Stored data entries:

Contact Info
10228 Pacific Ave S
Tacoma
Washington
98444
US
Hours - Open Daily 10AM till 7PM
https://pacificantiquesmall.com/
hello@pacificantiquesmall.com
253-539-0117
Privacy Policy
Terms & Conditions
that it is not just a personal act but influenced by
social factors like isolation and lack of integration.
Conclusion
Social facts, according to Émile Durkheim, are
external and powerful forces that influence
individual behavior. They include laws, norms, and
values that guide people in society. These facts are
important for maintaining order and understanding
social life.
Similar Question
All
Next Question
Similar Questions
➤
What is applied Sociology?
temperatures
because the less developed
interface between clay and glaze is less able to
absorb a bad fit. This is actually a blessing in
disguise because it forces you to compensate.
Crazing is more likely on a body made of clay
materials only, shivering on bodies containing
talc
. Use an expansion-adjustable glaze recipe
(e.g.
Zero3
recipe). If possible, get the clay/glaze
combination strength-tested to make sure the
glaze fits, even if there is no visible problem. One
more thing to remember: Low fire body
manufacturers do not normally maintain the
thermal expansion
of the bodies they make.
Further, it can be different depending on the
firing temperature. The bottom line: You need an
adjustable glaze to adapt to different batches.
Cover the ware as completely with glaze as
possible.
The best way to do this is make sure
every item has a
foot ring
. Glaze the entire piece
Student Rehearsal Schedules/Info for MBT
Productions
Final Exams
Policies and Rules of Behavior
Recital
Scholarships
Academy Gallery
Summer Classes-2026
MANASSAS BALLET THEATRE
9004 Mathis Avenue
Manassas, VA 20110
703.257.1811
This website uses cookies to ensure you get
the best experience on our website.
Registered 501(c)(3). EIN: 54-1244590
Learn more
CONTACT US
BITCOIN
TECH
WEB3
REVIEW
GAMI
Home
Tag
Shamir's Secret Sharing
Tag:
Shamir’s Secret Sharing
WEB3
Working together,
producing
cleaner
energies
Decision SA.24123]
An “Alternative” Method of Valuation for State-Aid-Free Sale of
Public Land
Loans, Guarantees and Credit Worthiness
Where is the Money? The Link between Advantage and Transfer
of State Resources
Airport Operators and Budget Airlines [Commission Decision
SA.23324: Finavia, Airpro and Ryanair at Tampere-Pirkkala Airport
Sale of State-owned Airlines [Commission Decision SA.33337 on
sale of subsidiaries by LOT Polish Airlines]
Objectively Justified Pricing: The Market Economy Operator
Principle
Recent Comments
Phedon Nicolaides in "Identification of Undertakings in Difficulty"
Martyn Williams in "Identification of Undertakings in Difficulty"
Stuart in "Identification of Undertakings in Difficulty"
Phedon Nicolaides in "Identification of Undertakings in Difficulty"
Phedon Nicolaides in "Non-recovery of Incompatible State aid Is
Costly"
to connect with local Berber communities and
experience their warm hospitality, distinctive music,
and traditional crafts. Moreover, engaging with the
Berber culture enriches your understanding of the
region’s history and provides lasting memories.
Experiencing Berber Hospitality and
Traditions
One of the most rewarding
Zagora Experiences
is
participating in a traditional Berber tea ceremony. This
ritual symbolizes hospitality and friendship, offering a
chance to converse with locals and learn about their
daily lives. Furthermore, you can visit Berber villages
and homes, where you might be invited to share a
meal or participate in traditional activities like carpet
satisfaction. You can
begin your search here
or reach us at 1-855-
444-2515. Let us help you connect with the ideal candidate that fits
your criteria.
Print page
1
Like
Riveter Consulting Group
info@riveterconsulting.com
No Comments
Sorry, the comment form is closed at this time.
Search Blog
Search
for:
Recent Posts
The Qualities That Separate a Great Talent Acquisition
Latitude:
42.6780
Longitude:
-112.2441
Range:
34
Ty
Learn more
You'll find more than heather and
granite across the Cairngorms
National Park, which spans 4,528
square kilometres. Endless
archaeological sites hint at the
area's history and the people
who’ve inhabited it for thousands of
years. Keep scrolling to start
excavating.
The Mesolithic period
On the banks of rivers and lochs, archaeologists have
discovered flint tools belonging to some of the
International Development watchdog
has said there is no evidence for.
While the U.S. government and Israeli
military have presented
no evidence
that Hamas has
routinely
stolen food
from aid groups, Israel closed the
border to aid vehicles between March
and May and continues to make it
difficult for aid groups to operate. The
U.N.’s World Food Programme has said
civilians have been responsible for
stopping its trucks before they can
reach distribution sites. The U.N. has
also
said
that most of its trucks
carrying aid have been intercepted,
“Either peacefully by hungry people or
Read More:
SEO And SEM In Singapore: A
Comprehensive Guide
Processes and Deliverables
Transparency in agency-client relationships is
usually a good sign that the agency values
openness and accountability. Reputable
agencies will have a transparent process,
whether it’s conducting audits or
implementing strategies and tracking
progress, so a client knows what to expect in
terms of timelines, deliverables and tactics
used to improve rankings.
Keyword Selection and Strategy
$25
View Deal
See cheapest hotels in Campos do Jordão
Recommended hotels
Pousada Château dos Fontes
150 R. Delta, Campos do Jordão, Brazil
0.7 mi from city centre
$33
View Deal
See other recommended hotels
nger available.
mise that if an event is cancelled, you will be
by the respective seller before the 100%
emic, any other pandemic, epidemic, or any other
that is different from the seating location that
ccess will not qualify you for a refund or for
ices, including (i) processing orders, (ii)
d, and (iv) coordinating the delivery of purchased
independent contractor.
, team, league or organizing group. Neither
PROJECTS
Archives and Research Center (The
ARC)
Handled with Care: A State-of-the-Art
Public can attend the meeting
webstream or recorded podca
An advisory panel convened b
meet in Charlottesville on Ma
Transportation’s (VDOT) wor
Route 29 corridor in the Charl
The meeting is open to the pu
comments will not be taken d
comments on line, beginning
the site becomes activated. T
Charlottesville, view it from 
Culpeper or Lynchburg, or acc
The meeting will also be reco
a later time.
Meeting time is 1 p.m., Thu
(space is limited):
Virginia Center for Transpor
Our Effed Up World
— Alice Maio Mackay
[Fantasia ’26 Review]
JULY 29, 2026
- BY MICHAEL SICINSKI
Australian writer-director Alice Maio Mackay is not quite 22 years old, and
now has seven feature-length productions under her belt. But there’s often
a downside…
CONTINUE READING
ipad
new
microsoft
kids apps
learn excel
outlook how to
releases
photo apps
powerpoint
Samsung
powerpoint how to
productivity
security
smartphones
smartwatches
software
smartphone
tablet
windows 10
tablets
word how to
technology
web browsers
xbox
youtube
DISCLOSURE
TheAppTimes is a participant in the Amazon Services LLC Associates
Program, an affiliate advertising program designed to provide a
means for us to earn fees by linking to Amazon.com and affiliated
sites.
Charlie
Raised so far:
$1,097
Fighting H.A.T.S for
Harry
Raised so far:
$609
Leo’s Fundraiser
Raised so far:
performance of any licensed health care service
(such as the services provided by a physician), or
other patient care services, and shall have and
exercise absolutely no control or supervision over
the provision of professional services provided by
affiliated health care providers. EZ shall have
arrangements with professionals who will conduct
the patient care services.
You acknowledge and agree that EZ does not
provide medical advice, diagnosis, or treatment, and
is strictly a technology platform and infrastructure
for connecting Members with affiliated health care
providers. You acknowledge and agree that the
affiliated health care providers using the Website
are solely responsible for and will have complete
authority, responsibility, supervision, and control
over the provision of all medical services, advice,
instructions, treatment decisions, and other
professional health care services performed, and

**WHAT IS NEEDED:**
When you answer, return the records above exactly as they stand.

**RESULT FOR THIS EXERCISE:**
Contact Info
10228 Pacific Ave S
Tacoma
Washington
98444
US
Hours - Open Daily 10AM till 7PM
https://pacificantiquesmall.com/
hello@pacificantiquesmall.com
253-539-0117
Privacy Policy
Terms & Conditions
that it is not just a personal act but influenced by
social factors like isolation and lack of integration.
Conclusion
Social facts, according to Émile Durkheim, are
external and powerful forces that influence
individual behavior. They include laws, norms, and
values that guide people in society. These facts are
important for maintaining order and understanding
social life.
Similar Question
All
Next Question
Similar Questions
➤
What is applied Sociology?
temperatures
because the less developed
interface between clay and glaze is less able to
absorb a bad fit. This is actually a blessing in
disguise because it forces you to compensate.
Crazing is more likely on a body made of clay
materials only, shivering on bodies containing
talc
. Use an expansion-adjustable glaze recipe
(e.g.
Zero3
recipe). If possible, get the clay/glaze
combination strength-tested to make sure the
glaze fits, even if there is no visible problem. One
more thing to remember: Low fire body
manufacturers do not normally maintain the
thermal expansion
of the bodies they make.
Further, it can be different depending on the
firing temperature. The bottom line: You need an
adjustable glaze to adapt to different batches.
Cover the ware as completely with glaze as
possible.
The best way to do this is make sure
every item has a
foot ring
. Glaze the entire piece
Student Rehearsal Schedules/Info for MBT
Productions
Final Exams
Policies and Rules of Behavior
Recital
Scholarships
Academy Gallery
Summer Classes-2026
MANASSAS BALLET THEATRE
9004 Mathis Avenue
Manassas, VA 20110
703.257.1811
This website uses cookies to ensure you get
the best experience on our website.
Registered 501(c)(3). EIN: 54-1244590
Learn more
CONTACT US
BITCOIN
TECH
WEB3
REVIEW
GAMI
Home
Tag
Shamir's Secret Sharing
Tag:
Shamir’s Secret Sharing
WEB3
Working together,
producing
cleaner
energies
Decision SA.24123]
An “Alternative” Method of Valuation for State-Aid-Free Sale of
Public Land
Loans, Guarantees and Credit Worthiness
Where is the Money? The Link between Advantage and Transfer
of State Resources
Airport Operators and Budget Airlines [Commission Decision
SA.23324: Finavia, Airpro and Ryanair at Tampere-Pirkkala Airport
Sale of State-owned Airlines [Commission Decision SA.33337 on
sale of subsidiaries by LOT Polish Airlines]
Objectively Justified Pricing: The Market Economy Operator
Principle
Recent Comments
Phedon Nicolaides in "Identification of Undertakings in Difficulty"
Martyn Williams in "Identification of Undertakings in Difficulty"
Stuart in "Identification of Undertakings in Difficulty"
Phedon Nicolaides in "Identification of Undertakings in Difficulty"
Phedon Nicolaides in "Non-recovery of Incompatible State aid Is
Costly"
to connect with local Berber communities and
experience their warm hospitality, distinctive music,
and traditional crafts. Moreover, engaging with the
Berber culture enriches your understanding of the
region’s history and provides lasting memories.
Experiencing Berber Hospitality and
Traditions
One of the most rewarding
Zagora Experiences
is
participating in a traditional Berber tea ceremony. This
ritual symbolizes hospitality and friendship, offering a
chance to converse with locals and learn about their
daily lives. Furthermore, you can visit Berber villages
and homes, where you might be invited to share a
meal or participate in traditional activities like carpet
satisfaction. You can
begin your search here
or reach us at 1-855-
444-2515. Let us help you connect with the ideal candidate that fits
your criteria.
Print page
1
Like
Riveter Consulting Group
info@riveterconsulting.com
No Comments
Sorry, the comment form is closed at this time.
Search Blog
Search
for:
Recent Posts
The Qualities That Separate a Great Talent Acquisition
Latitude:
42.6780
Longitude:
-112.2441
Range:
34
Ty
Learn more
You'll find more than heather and
granite across the Cairngorms
National Park, which spans 4,528
square kilometres. Endless
archaeological sites hint at the
area's history and the people
who’ve inhabited it for thousands of
years. Keep scrolling to start
excavating.
The Mesolithic period
On the banks of rivers and lochs, archaeologists have
discovered flint tools belonging to some of the
International Development watchdog
has said there is no evidence for.
While the U.S. government and Israeli
military have presented
no evidence
that Hamas has
routinely
stolen food
from aid groups, Israel closed the
border to aid vehicles between March
and May and continues to make it
difficult for aid groups to operate. The
U.N.’s World Food Programme has said
civilians have been responsible for
stopping its trucks before they can
reach distribution sites. The U.N. has
also
said
that most of its trucks
carrying aid have been intercepted,
“Either peacefully by hungry people or
Read More:
SEO And SEM In Singapore: A
Comprehensive Guide
Processes and Deliverables
Transparency in agency-client relationships is
usually a good sign that the agency values
openness and accountability. Reputable
agencies will have a transparent process,
whether it’s conducting audits or
implementing strategies and tracking
progress, so a client knows what to expect in
terms of timelines, deliverables and tactics
used to improve rankings.
Keyword Selection and Strategy
$25
View Deal
See cheapest hotels in Campos do Jordão
Recommended hotels
Pousada Château dos Fontes
150 R. Delta, Campos do Jordão, Brazil
0.7 mi from city centre
$33
View Deal
See other recommended hotels
nger available.
mise that if an event is cancelled, you will be
by the respective seller before the 100%
emic, any other pandemic, epidemic, or any other
that is different from the seating location that
ccess will not qualify you for a refund or for
ices, including (i) processing orders, (ii)
d, and (iv) coordinating the delivery of purchased
independent contractor.
, team, league or organizing group. Neither
PROJECTS
Archives and Research Center (The
ARC)
Handled with Care: A State-of-the-Art
Public can attend the meeting
webstream or recorded podca
An advisory panel convened b
meet in Charlottesville on Ma
Transportation’s (VDOT) wor
Route 29 corridor in the Charl
The meeting is open to the pu
comments will not be taken d
comments on line, beginning
the site becomes activated. T
Charlottesville, view it from 
Culpeper or Lynchburg, or acc
The meeting will also be reco
a later time.
Meeting time is 1 p.m., Thu
(space is limited):
Virginia Center for Transpor
Our Effed Up World
— Alice Maio Mackay
[Fantasia ’26 Review]
JULY 29, 2026
- BY MICHAEL SICINSKI
Australian writer-director Alice Maio Mackay is not quite 22 years old, and
now has seven feature-length productions under her belt. But there’s often
a downside…
CONTINUE READING
ipad
new
microsoft
kids apps
learn excel
outlook how to
releases
photo apps
powerpoint
Samsung
powerpoint how to
productivity
security
smartphones
smartwatches
software
smartphone
tablet
windows 10
tablets
word how to
technology
web browsers
xbox
youtube
DISCLOSURE
TheAppTimes is a participant in the Amazon Services LLC Associates
Program, an affiliate advertising program designed to provide a
means for us to earn fees by linking to Amazon.com and affiliated
sites.
Charlie
Raised so far:
$1,097
Fighting H.A.T.S for
Harry
Raised so far:
$609
Leo’s Fundraiser
Raised so far:
performance of any licensed health care service
(such as the services provided by a physician), or
other patient care services, and shall have and
exercise absolutely no control or supervision over
the provision of professional services provided by
affiliated health care providers. EZ shall have
arrangements with professionals who will conduct
the patient care services.
You acknowledge and agree that EZ does not
provide medical advice, diagnosis, or treatment, and
is strictly a technology platform and infrastructure
for connecting Members with affiliated health care
providers. You acknowledge and agree that the
affiliated health care providers using the Website
are solely responsible for and will have complete
authority, responsibility, supervision, and control
over the provision of all medical services, advice,
instructions, treatment decisions, and other
professional health care services performed, and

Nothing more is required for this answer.